The time has come. Our Youngest has announced to us her plans for the fall. After taking a year off from any kind of school, she is ready to do something. She has told us she wants to go to bible school in the fall. I knew something would come sooner or later but I was totally unprepared for the feelings of panic it raised up within me. Panic for me! Our last to jump out of the nest. And while I'm thrilled for her and the route she is going, the thought of no more of my own children in the house is making my heart clench! Ok, yes technically, Son is still home but he is usually gone for 2-3 week stints at a time and home for 1 or 2, so in my mind that doesn't count. And that could change to permanently gone at any time. Sigh. How did this time come so fast? It felt like just yesterday I was prying their fingers off from a death grip around my neck when I was trying to leave them in kindergarten? Does anyone know how I can go back in time a bit?
8 comments:
Oh the bittersweet emotions that happen at this point in time. It's so weird. Makes you want to say the line in My Big Fat Greek Wedding..."Why you want to leave me" So glad that God carries us through.

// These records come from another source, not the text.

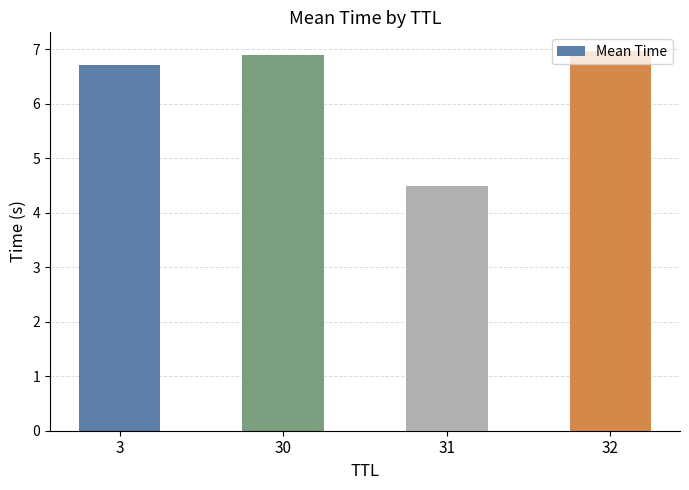

The chart shows a value of 7.2 at 31. True or false?

False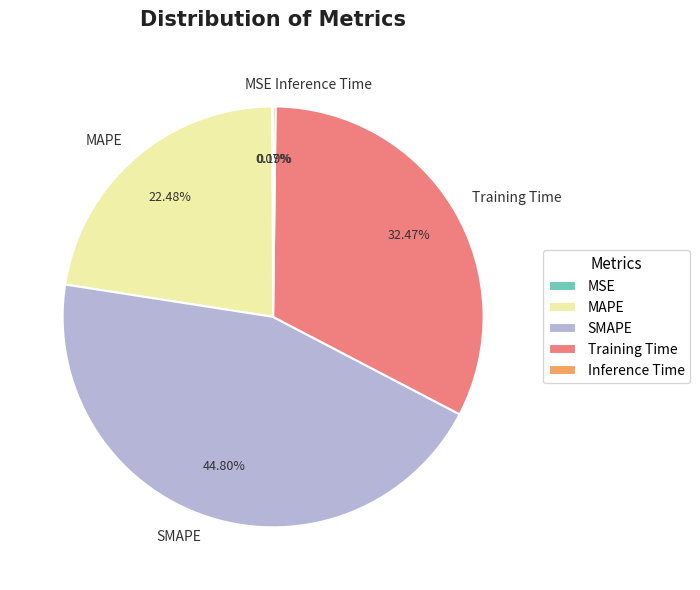

Between MAPE and SMAPE, which is larger?

SMAPE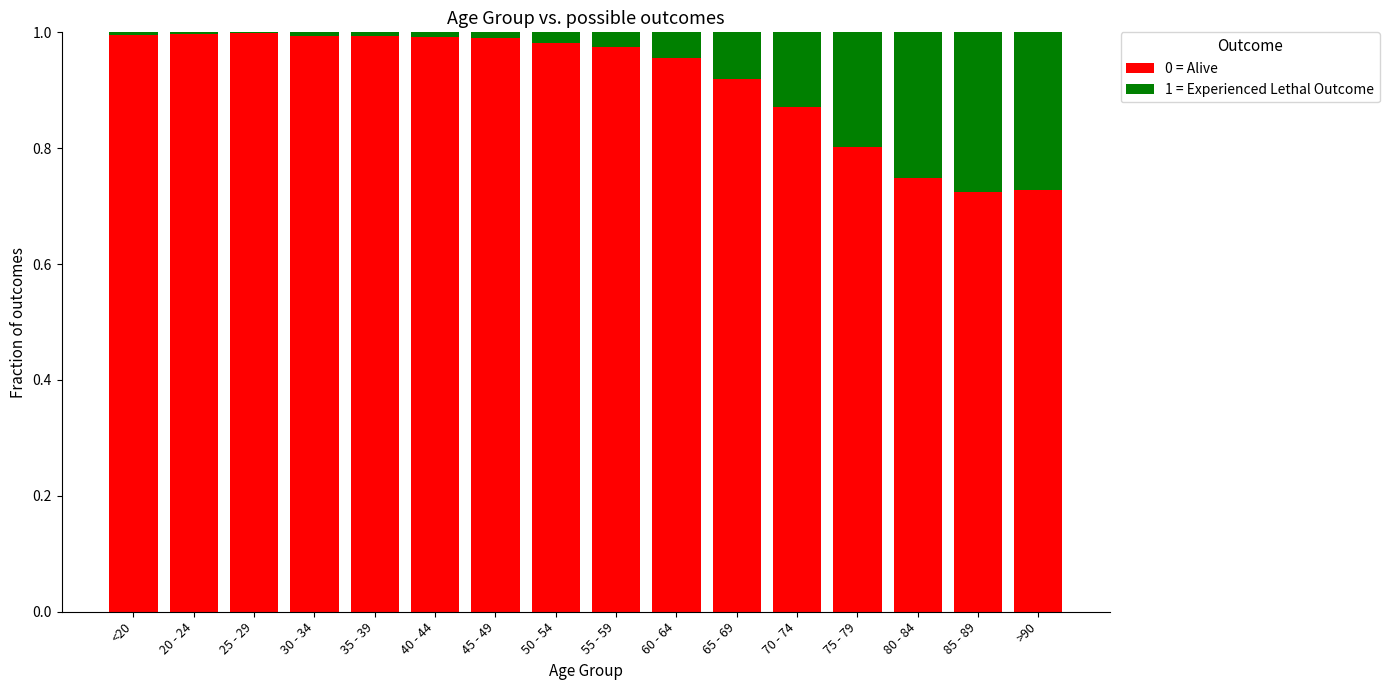

What is the sum of the 0 = Alive values at 75 - 79 and 55 - 59?

1.8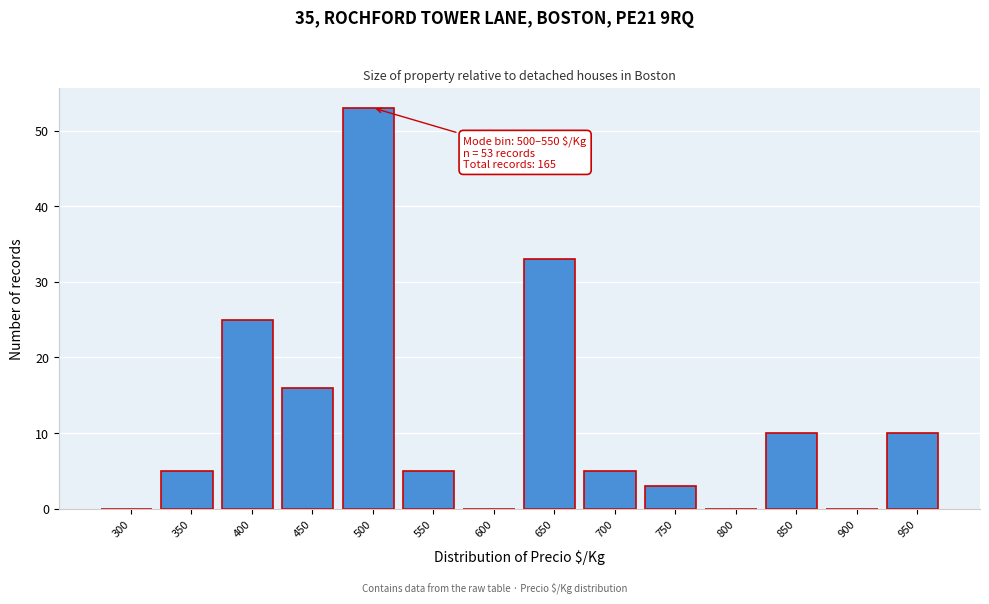

Reading right to left, what are all the values shown in this chart?

950=10	900=0	850=10	800=0	750=3	700=5	650=33	600=0	550=5	500=53	450=16	400=25	350=5	300=0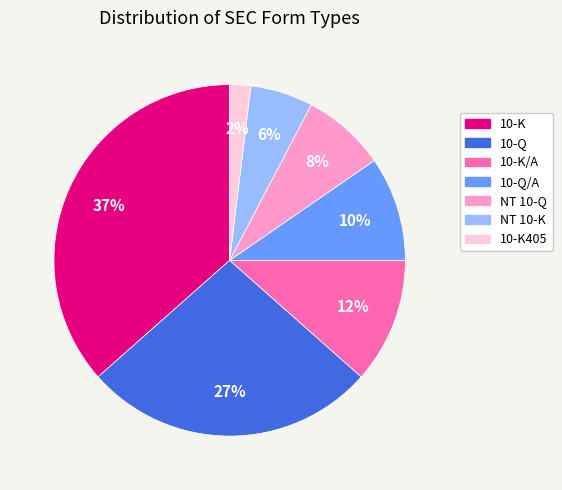

To the nearest percent, what is the average slice percentage?

14%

I've been wishing the same thing. If only I could go back in time and have them all home with me again, when they were little. Time goes so fast. We are down to our last one in the nest:(
I used to cry a lot when each one left. Now I have the grandchildren, and in some aspects they're SO much better! :)
I feel for you. We have just one left and he has one year left of Community College, then we'll see if he goes on to University or tries to find a job. It's exciting to see them taking responsible steps to adulthood but so hard to let go of the way things have been. Sometimes I look at their preschool pictures and think, "I just miss these little guys." Maybe that's one reason grandchildren have such appeal. :-) But there is a gap between leaving home and bringing back grandchildren where we just do the best we can with a lot of prayer and a few tears.
Oh Susanne, my heart aches for you. I know you're proud, but I also understand the feeling of wanting to turn back time. If you figure out a way, let me know...
when you learn how, could you teach me? had the SAME THOTS tonite....as I sat and watched her sing in the Select Chorus concert...realizing it's the last concert at the junior high. I am grieving the passing of the childhood years as we enter more into the teen years with our baby. And knowing my oldest is gonna be jr in college......i'm having a hard time with it this year for some reason. I even told my husband i now wish we had had more than 2 children. sigh........time flies.........
Oh....you poor love! You are lucky to have three children, one or other will always be visiting so hopefully your nest won't seem to empty.
I remember when my daughter moved out, it was hideous. I stood in her empty bedroom and sobbed for ages.
Now if you find out how to get time back please let me know....xxxx
Oh. I am glad I am in the kindergarten stage when I read posts like these.
So your post was helpful. :) And I will pray for you as you make this new adjustment!